▶ [Your task] Retrieve each line that contains the word "Life" from the entries below.

▶ [Given information]
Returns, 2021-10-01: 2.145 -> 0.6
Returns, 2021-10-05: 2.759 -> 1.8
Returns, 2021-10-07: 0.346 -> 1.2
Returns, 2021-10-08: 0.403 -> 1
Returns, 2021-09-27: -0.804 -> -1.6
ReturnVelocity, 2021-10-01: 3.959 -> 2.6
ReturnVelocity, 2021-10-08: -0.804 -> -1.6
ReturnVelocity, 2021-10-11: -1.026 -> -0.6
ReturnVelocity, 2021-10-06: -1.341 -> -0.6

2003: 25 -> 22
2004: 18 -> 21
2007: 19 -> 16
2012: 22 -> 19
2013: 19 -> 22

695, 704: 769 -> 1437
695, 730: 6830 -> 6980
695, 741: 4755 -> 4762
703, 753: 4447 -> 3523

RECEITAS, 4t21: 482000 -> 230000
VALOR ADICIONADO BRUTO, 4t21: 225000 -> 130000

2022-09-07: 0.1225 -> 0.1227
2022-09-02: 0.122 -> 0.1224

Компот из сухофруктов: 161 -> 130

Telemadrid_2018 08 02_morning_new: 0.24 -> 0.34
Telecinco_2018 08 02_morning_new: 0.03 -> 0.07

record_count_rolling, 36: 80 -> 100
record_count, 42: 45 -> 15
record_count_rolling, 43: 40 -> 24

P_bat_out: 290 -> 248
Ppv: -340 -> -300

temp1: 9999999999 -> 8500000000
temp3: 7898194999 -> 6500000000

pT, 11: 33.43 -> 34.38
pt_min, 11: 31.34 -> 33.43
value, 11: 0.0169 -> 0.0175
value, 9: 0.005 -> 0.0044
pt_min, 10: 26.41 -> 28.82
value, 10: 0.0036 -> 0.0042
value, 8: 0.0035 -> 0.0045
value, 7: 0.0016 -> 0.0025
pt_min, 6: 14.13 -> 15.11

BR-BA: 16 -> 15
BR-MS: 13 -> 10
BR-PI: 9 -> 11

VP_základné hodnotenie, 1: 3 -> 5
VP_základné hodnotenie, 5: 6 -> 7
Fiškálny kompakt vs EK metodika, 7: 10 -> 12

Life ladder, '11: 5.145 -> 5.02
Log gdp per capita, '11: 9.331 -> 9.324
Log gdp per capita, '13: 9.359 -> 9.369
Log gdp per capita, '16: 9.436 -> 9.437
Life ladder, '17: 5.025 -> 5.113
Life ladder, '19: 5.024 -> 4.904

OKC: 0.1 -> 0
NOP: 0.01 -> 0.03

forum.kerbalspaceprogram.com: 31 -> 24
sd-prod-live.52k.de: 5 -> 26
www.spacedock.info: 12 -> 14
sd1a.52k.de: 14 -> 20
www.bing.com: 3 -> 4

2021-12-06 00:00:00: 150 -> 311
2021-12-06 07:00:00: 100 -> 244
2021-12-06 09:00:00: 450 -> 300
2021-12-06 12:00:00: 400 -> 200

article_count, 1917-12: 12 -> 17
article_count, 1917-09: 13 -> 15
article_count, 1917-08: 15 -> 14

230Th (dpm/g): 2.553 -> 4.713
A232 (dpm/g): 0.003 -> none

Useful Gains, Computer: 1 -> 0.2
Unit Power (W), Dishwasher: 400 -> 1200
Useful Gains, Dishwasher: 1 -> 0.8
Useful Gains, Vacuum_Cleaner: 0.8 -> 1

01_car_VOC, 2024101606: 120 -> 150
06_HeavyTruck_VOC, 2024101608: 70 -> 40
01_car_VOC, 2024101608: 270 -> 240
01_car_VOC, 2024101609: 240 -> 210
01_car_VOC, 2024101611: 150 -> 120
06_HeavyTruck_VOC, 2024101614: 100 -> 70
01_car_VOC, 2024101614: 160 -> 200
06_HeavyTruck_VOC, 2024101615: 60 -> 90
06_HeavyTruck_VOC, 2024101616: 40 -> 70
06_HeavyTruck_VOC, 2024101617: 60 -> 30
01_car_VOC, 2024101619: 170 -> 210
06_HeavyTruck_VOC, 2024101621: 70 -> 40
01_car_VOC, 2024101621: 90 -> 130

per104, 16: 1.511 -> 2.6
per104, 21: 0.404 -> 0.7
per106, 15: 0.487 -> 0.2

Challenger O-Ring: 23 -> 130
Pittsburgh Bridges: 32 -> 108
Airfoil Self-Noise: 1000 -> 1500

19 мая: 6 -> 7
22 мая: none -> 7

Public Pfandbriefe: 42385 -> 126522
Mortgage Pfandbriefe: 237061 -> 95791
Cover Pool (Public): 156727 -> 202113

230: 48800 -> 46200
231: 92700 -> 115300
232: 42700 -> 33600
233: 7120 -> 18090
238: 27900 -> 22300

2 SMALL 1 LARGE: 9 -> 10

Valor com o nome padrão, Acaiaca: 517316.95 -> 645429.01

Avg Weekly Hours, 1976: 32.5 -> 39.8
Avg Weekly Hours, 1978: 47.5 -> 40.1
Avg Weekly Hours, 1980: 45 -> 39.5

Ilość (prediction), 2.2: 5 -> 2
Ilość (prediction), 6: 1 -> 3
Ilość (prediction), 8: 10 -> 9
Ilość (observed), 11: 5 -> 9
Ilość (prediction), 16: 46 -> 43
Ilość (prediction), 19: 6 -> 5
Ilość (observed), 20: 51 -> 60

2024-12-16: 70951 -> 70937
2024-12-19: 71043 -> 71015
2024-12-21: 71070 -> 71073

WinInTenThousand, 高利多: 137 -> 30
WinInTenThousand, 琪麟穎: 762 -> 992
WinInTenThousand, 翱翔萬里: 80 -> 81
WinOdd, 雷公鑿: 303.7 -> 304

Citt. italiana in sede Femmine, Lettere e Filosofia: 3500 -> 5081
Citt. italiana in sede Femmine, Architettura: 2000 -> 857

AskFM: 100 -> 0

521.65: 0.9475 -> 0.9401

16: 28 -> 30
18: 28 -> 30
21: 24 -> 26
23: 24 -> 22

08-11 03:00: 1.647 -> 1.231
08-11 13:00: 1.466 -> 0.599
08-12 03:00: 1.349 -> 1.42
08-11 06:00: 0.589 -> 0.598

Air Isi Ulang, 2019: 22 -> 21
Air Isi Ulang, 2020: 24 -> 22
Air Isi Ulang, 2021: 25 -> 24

▶ [Answer box]
Life ladder, '11: 5.145 -> 5.02
Life ladder, '17: 5.025 -> 5.113
Life ladder, '19: 5.024 -> 4.904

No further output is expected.